I love new technology, but the thermodynamic laws are hard to beat.
BTTT
All-Solid-State Lithium-Ion Microbatteries: A Review of
Various Three-Dimensional Concepts
http://onlinelibrary.wiley.com/doi/10.1002/aenm.201000002/pdf
Free but not the same paper, just more info
I’m going to guess that they intend to stick a large array of these batteries into a larger battery case.
“To get to 1000 times this...you are ow talking 50KW/LB.!!”
Finally I will able to install Phaser banks on my Jeep.
If (!) true, this is insane. I want a laser gun :)
This does raise serious concerns though. Being able to carry that much power around, game changer in many contexts.
On the other hand, the same type of battery built into an appropriate housing with the needed larger conductors, and clamps to hook the thing to your battery would perhaps get the job done. But, even then, crank-time is likely to be very short, therefore not being what it needs to be when you're dealing with a hard-starting vehicle.
Bottom line - it's more hype than reality.
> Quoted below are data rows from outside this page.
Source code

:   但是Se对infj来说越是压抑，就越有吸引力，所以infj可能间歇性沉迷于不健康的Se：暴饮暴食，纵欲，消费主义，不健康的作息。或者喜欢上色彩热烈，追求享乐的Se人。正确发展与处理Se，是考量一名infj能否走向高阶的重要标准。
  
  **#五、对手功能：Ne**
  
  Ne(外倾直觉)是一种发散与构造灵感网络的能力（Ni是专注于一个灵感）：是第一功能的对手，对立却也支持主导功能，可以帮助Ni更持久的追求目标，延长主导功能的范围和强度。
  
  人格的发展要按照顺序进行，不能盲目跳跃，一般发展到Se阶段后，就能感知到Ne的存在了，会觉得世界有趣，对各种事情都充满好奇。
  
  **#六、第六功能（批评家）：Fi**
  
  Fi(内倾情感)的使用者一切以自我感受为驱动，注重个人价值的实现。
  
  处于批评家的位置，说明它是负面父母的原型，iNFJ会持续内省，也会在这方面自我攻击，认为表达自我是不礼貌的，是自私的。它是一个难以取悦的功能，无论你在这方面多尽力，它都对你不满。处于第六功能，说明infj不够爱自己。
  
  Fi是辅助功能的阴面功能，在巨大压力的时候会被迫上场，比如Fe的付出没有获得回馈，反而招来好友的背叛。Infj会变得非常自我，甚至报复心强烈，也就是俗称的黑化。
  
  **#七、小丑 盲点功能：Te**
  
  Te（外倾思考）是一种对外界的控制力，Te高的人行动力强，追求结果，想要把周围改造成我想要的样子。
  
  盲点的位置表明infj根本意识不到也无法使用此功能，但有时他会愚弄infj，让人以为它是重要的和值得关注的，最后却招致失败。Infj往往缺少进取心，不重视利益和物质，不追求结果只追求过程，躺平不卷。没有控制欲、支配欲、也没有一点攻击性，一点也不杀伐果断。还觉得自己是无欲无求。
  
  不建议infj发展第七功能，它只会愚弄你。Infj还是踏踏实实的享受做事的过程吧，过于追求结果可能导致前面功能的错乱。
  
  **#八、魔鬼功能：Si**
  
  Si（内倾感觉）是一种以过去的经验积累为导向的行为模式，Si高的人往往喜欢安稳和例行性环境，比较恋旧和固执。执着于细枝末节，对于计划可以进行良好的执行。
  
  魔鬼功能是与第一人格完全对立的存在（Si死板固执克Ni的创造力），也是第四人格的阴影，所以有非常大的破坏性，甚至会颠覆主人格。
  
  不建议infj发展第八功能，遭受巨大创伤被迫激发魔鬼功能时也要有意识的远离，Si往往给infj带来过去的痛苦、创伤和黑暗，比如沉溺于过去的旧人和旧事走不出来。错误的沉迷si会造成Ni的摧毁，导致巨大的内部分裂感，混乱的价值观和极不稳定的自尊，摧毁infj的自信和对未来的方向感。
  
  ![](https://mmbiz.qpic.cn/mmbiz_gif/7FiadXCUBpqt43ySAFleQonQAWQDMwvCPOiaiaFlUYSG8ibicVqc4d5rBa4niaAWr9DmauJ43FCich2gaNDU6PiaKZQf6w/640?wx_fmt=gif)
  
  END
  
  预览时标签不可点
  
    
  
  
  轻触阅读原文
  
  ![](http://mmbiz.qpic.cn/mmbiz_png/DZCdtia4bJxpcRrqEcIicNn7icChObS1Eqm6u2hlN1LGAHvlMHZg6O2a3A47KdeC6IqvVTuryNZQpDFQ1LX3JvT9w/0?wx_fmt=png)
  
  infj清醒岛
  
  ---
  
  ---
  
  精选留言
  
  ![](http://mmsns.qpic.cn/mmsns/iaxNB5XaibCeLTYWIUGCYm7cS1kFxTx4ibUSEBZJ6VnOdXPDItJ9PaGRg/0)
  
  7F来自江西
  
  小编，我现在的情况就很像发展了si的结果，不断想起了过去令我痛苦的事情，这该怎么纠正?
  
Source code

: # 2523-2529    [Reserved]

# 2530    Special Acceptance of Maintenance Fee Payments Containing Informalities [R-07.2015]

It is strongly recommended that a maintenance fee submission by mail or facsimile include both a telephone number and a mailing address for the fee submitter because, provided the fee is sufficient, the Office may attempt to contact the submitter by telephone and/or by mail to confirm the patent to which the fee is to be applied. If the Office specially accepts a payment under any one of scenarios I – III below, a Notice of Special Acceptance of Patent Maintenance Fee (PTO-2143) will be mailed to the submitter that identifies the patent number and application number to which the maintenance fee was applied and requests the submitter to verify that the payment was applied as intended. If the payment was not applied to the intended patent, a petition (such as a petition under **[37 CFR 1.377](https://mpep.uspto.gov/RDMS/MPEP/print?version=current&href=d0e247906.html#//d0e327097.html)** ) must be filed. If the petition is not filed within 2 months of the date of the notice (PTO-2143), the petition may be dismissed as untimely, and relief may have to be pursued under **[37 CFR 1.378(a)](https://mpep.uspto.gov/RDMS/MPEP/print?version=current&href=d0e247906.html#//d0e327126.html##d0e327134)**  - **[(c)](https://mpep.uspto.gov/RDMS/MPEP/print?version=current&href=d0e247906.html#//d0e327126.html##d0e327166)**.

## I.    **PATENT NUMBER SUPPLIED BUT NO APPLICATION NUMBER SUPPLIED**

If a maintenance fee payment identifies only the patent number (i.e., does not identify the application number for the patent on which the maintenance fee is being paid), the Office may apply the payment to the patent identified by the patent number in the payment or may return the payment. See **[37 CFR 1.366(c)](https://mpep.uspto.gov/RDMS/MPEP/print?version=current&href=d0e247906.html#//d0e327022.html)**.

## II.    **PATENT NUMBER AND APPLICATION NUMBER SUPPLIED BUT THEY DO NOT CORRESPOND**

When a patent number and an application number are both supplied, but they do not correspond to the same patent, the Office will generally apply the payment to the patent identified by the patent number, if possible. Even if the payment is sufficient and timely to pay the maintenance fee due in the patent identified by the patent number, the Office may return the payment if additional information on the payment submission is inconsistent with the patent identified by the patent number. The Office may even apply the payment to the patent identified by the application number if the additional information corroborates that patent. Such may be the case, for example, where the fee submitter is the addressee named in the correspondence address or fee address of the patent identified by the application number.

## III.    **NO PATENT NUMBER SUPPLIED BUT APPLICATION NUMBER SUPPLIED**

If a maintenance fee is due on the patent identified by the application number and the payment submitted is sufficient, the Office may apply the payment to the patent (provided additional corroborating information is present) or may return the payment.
The batteries owe their high performance to their internal three-dimensional microstructure. Batteries have two key components: the anode (minus side) and cathode (plus side). Building on a novel fast-charging cathode design by materials science and engineering professor Paul Brauns group, King and Pikul developed a matching anode and then developed a new way to integrate the two components at the microscale to make a complete battery with superior performance.
That’s nice, but they haven’t told how they work. I’m leaning toward thinking they’re an array of capacitors.
Of course there’s a plus and a minus. But how is the charge stored!